**PROBLEM STATEMENT**
Provide an exact transcription of all the records.

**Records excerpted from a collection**
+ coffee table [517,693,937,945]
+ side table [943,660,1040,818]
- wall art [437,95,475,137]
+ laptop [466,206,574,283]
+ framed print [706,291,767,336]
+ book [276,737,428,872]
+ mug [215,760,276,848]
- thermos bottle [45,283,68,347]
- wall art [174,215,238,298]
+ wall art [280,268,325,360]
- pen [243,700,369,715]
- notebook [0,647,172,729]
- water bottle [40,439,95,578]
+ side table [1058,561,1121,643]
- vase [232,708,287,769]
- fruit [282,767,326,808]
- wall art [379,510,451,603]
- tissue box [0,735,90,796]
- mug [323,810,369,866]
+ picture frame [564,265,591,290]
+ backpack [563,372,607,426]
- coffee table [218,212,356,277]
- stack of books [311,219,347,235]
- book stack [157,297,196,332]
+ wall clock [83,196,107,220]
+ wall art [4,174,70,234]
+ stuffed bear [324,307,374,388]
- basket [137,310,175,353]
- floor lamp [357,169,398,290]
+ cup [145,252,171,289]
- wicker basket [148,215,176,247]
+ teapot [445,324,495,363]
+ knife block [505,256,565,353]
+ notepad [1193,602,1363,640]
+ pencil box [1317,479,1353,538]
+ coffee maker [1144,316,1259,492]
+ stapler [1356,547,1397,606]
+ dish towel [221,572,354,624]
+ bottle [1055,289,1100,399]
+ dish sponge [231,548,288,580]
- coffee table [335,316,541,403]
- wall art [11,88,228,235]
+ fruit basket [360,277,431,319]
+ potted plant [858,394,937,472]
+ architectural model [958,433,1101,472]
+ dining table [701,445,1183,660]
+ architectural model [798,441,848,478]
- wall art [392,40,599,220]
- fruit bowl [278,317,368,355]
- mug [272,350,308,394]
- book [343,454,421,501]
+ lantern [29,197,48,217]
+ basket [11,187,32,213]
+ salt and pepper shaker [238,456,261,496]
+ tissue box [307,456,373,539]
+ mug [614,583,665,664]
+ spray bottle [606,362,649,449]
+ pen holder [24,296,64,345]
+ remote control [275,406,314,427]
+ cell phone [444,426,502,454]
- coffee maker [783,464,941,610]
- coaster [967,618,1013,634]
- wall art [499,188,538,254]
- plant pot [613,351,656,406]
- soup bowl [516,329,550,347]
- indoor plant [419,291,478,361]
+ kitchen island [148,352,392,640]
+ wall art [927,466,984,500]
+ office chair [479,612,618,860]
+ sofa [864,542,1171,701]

**SOLUTION FOR THIS TASK**
+ coffee table [517,693,937,945]
+ side table [943,660,1040,818]
- wall art [437,95,475,137]
+ laptop [466,206,574,283]
+ framed print [706,291,767,336]
+ book [276,737,428,872]
+ mug [215,760,276,848]
- thermos bottle [45,283,68,347]
- wall art [174,215,238,298]
+ wall art [280,268,325,360]
- pen [243,700,369,715]
- notebook [0,647,172,729]
- water bottle [40,439,95,578]
+ side table [1058,561,1121,643]
- vase [232,708,287,769]
- fruit [282,767,326,808]
- wall art [379,510,451,603]
- tissue box [0,735,90,796]
- mug [323,810,369,866]
+ picture frame [564,265,591,290]
+ backpack [563,372,607,426]
- coffee table [218,212,356,277]
- stack of books [311,219,347,235]
- book stack [157,297,196,332]
+ wall clock [83,196,107,220]
+ wall art [4,174,70,234]
+ stuffed bear [324,307,374,388]
- basket [137,310,175,353]
- floor lamp [357,169,398,290]
+ cup [145,252,171,289]
- wicker basket [148,215,176,247]
+ teapot [445,324,495,363]
+ knife block [505,256,565,353]
+ notepad [1193,602,1363,640]
+ pencil box [1317,479,1353,538]
+ coffee maker [1144,316,1259,492]
+ stapler [1356,547,1397,606]
+ dish towel [221,572,354,624]
+ bottle [1055,289,1100,399]
+ dish sponge [231,548,288,580]
- coffee table [335,316,541,403]
- wall art [11,88,228,235]
+ fruit basket [360,277,431,319]
+ potted plant [858,394,937,472]
+ architectural model [958,433,1101,472]
+ dining table [701,445,1183,660]
+ architectural model [798,441,848,478]
- wall art [392,40,599,220]
- fruit bowl [278,317,368,355]
- mug [272,350,308,394]
- book [343,454,421,501]
+ lantern [29,197,48,217]
+ basket [11,187,32,213]
+ salt and pepper shaker [238,456,261,496]
+ tissue box [307,456,373,539]
+ mug [614,583,665,664]
+ spray bottle [606,362,649,449]
+ pen holder [24,296,64,345]
+ remote control [275,406,314,427]
+ cell phone [444,426,502,454]
- coffee maker [783,464,941,610]
- coaster [967,618,1013,634]
- wall art [499,188,538,254]
- plant pot [613,351,656,406]
- soup bowl [516,329,550,347]
- indoor plant [419,291,478,361]
+ kitchen island [148,352,392,640]
+ wall art [927,466,984,500]
+ office chair [479,612,618,860]
+ sofa [864,542,1171,701]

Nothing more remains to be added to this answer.